The Militant (logo)  
   Vol. 68/No. 18           May 11, 2004  
 
 
Panama court gives light sentence
to anti-Cuba bomber
(feature article)
 
BY RÓGER CALERO  
On April 20 a court in Panama sentenced notorious CIA-trained bomber Luis Posada Carriles and four other Cuban counterrevolutionaries who had been accused of planning the assassination of Cuban president Fidel Castro during the 2000 Ibero-American Summit.

Posada Carriles is also wanted in Cuba for his involvement in the 1976 bombing of a Cuban airliner over Barbados that killed all 73 persons aboard, as well as a deadly string of bombings in Havana in 1997.

The ultrarightists, who were arrested in Panama City in November 2000 with 33 pounds of explosives, were convicted on charges of endangering public safety. Posada Carriles and another Cuban rightist were sentenced to eight years; the others received seven years. Posada Carriles’s Panamanian driver was given four years as an accomplice.

The Cuban government, which for the past three years has sought their extradition to bring them to justice in Cuba, criticized the sentences. “The penalties imposed do not correspond to the gravity of the acts committed,” the Cuban foreign ministry said in a statement.

The five men were arrested by Panamanian security forces after Cuban officials, on the eve of the summit meeting, denounced the presence in that country of counterrevolutionaries who have been involved in numerous attempts to assassinate Fidel Castro. The Panamanian government carried out the arrests only after Cuban officials announced they had provided it with the addresses, phone numbers, and other information about the five men.
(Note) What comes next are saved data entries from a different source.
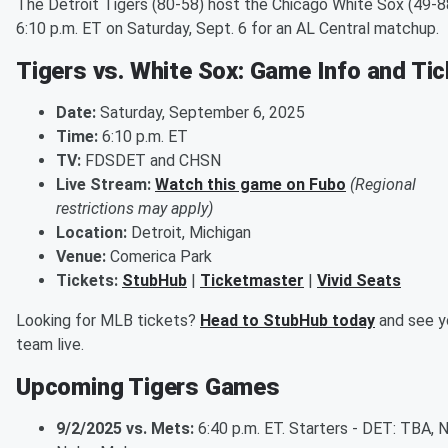
The Detroit Tigers (80-58) host the Chicago White Sox (49-8
6:10 p.m. ET on Saturday, Sept. 6 for an AL Central matchup.
Tigers vs. White Sox: Game Info and Ti
Date:
Saturday, September 6, 2025
Time:
6:10 p.m. ET
TV:
FDSDET and CHSN
Live Stream:
Watch this game on Fubo
(Regional
restrictions may apply)
Location:
Detroit, Michigan
Venue:
Comerica Park
Tickets:
StubHub
|
Ticketmaster
|
Vivid Seats
Looking for MLB tickets?
Head to StubHub today
and see y
team live.
Upcoming Tigers Games
9/2/2025 vs. Mets:
6:40 p.m. ET. Starters - DET: TBA,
Cuban officials reported that the ultrarightists had been planning to set off explosives in the middle of a public meeting at the University of Panama where Fidel Castro was invited to speak.
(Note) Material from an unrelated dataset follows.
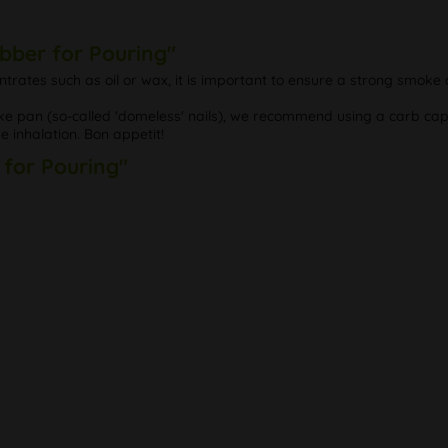
bber for Pouring"
trates such as oil or wax, it is important to ensure a strong smoke
smoke pan (so-called 'domeless' nails), we recommend using a carb ca
 inhalation. Bon appetit!
 for Pouring"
In an April 21 statement, the Cuban foreign ministry called the sentencing the culmination of a period plagued by irregularities, constant escape plans, and attempts to rig the trial in order to absolve the ultrarightists.

The court convicted the defendants on lesser charges and acquitted them of the most serious accusation, possession of explosives and attempted murder, “because no detonators were found in the area where the attack was supposed to be carried out,” the Reuters news agency reported.

Posada Carriles has a long history of carrying out violent activity against the Cuban Revolution with U.S. government complicity. In 1961 he was part of the U.S.-organized mercenary invasion of Cuba at the Bay of Pigs, which was quickly crushed by Cuban workers and farmers. Afterward, according to his own account in a 1998 New York Times interview, the CIA recruited Posada Carriles to carry out assassination attempts against Cuban leaders and other violent attacks.

In the 1970s he worked as chief of operations for the Venezuelan secret police. Arrested and convicted in Venezuela for the murderous 1976 Cuban airline bombing, Posada Carriles was allowed to escape from prison in 1985. He then worked closely with Lt. Col. Oliver North and other U.S. officials in supply operations for the U.S.-organized contra war against the Nicaraguan revolution. In the Times interview he bragged about his involvement in a series of 1997 bombings in Havana, including one at a hotel that killed an Italian tourist.

Posada Carriles’s accomplices have a similar record. Gaspar Jiménez previously served time for the attempted kidnapping and murder of Cuban diplomats in Mexico. Guillermo Novo was convicted in the 1976 assassination in Washington, D.C., of former Chilean diplomat Orlando Letelier, but his conviction was overturned on appeal. Pedro Remón served time for the attempted murder of Cuba’s delegate to the United Nations in 1979.